Omaha senator pushes Parole Board changes, marijuana decriminalization
A third bill of his aims to limit suspensions of younger K-12 students
The new entrance to the Reception and Treatment Center, which merges the old Lincoln Corrections Center and Diagnostic and Evaluation Center into one, 1,350-bed facility. (Paul Hammel/Nebraska Examiner)
LINCOLN — Nebraska Parole Board members who miss more than three meetings a year would lose their seat on the panel that decides which state prisoners can re-enter society early, under a bill State Sen. Terrell McKinney of Omaha introduced Wednesday.
He said he did so, in part, because board members have missed a number of Parole Board meetings in recent years. When some members of the five-member board are absent, the remaining board members have tended to vote less often to grant parole.
McKinney said he was frustrated by the findings of Flatwater Free Press showing that fewer than half of the Parole Board’s meetings between May 2018 and December 2021 were attended by all five board members.
Parole Board changes
Nearly 200 inmates who could have been paroled stayed in prison longer because fewer board members attended meetings, the analysis concluded. Fewer people were paroled when fewer board members attended a meeting.
Legislative Bill 631 was part of a group of criminal justice and school-related bills McKinney introduced Wednesday aimed at trying to ease prison crowding, improve paroled prisoners’ outcomes and keep kids out of the school-to-prison pipeline.
LB 631 would change the type of person who serves on the governor-appointed Parole Board. McKinney said the board needs more perspectives in order to better screen prisoners for likelihood of success if paroled.
The bill would require the board to have at least one woman, at least one person of color, at least one person who has been incarcerated and at least one person ho understands how to help someone work their way back into the community after release.
The Nebraska Criminal Justice Reinvestment report found that the rates of parole granted by the board dropped from 78% in 2018 to 58% in 2020, McKinney said.
“I’m trying to make sure that if you’re on the Parole Board, you’re doing your job,” McKinney said. “When we are making decisions like that, we’ve got to make sure we’ve got as many diverse perspectives at the table as possible.”
The bill would require that a minimum of four Parole Board members be present to have a quorum to vote, up from three. Attempts to reach Parole Board members Wednesday about the bill were unsuccessful. The Governor’s Office had no immediate comment. The five full-time members of the board receive a base pay of at least $86,400.
McKinney also proposed a bill that would decriminalize marijuana use and possession, expunge the criminal records of people who were convicted of nonviolent, marijuana-related crimes and would restore their ability to access the state safety net.
LB 634 would make it legal for anyone 21 or older to use, possess or grow small amounts of marijuana without violating state law. It would outlaw marijuana use in public places and vehicles.

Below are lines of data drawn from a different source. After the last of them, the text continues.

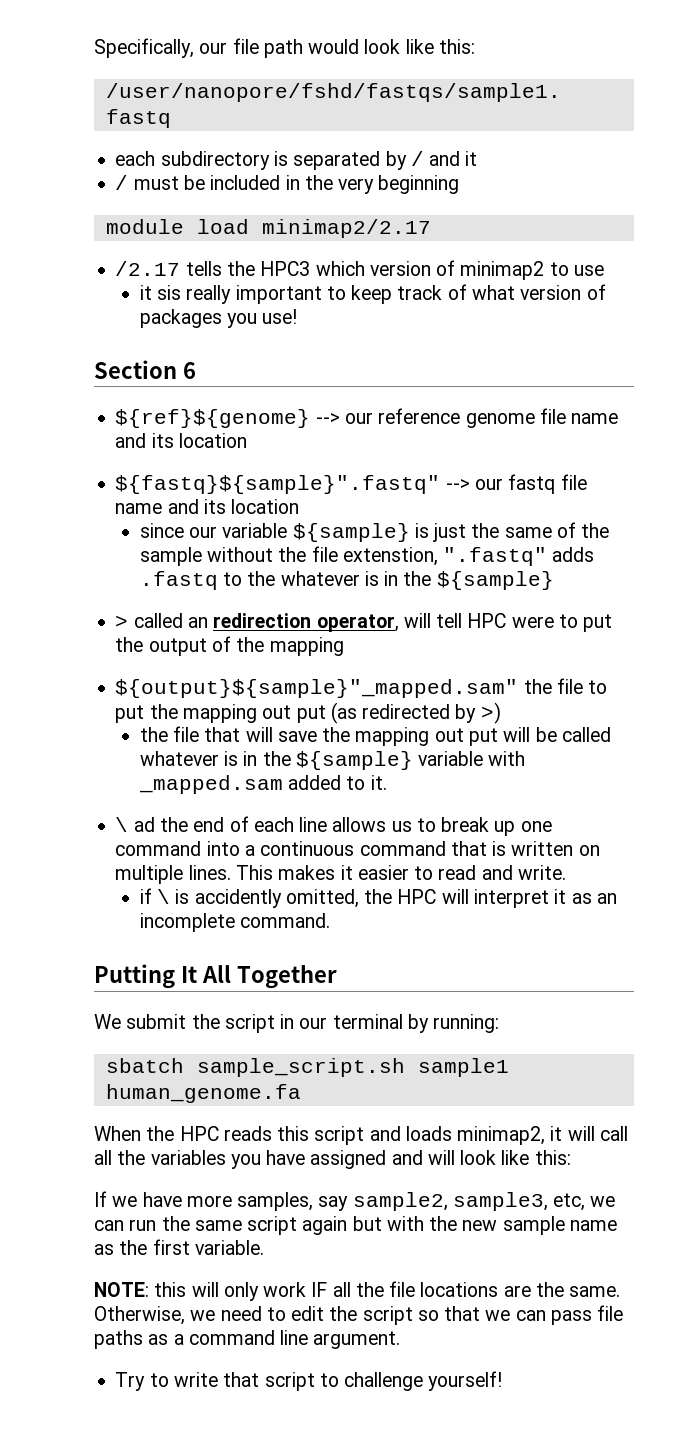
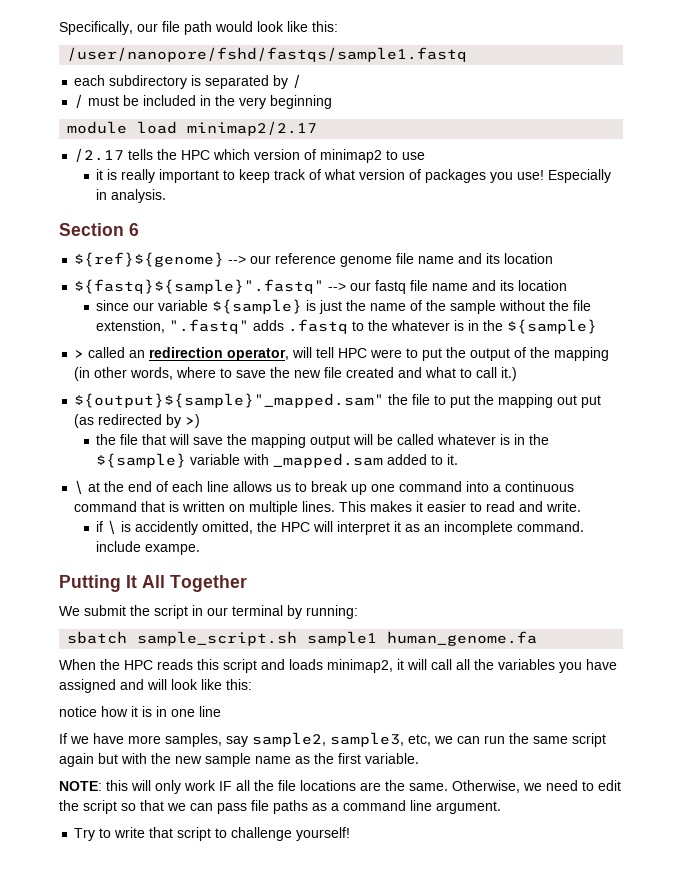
[429,151,478,166] and it -> (303, 81) none
[260,261,311,276] HPC3 -> [181,150,211,160] HPC
[157,285,182,300] sis -> [107,169,118,180] is
(298, 316) none -> [548,169,612,183] [96,189,167,203] Especially in analysis.
[504,527,552,538] same -> [370,303,407,311] name
(344, 646) none -> [74,367,518,381] (in other words, where to save the new file created and what to call it.)
[434,728,498,746] out put -> [310,435,351,448] output
[133,817,155,832] ad -> [88,482,101,492] at
(331, 920) none -> [96,541,201,555] include exampe.
(571, 1157) none -> [59,706,221,717] // notice how it is in one line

County prosecutors would have 30 days to object after being notified of the intention to expunge a person’s criminal record. Those whose records are expunged would be able to access public benefits such as food stamps.
McKinney said poor people disproportionately face legal consequences for using marijuana.
LB 634 also would remove marijuana from Nebraska’s list of controlled substances. The drug would still be listed as a controlled substance under federal law. That hasn’t stopped states such as Colorado from legalizing and taxing recreational and/or medical marijuana use.
McKinney acknowledged that his effort might simply start a conversation rather than passing, given a conservative Legislature. But he said Nebraska lawmakers should seize an opportunity to “be proactive” and not be the last state to embrace a national movement to decriminalize.
“I want to make sure we’re having a real discussion about cannabis and the role it is playing in our society and why we need to look at it in a different way — and to make some changes,” he said. “It doesn’t make sense to me that we’ve got men and women incarcerated right now (for cannabis), but I could get on my phone and buy American cannabis stocks.”
Reducing school suspensions
Under LB 632, schools would be barred from suspending students who act up in pre-kindergarten through second grade.
McKinney said too many students facing discipline at that age are losing academic time to suspensions. Studies show learning loss at that age is much harder to bounce back from.
McKinney said that while some disruptive students need to be removed from the classroom, schools should be able to find ways to keep even those children in the building. One option might be in-school suspension, he said. Another might be behavior interventions in class.
In his district in North Omaha, he said, children might not have internet access or have a parent home who can help them with their studies. Others might benefit from the stabilizing influence of being at school, he said.
“We need our schools to find a better way to educate and modernize how we educate our kids,” he said. “The attention span of kids is decreasing. Something needs to be adjusted. And we need to be better at finding alternatives (to suspension).”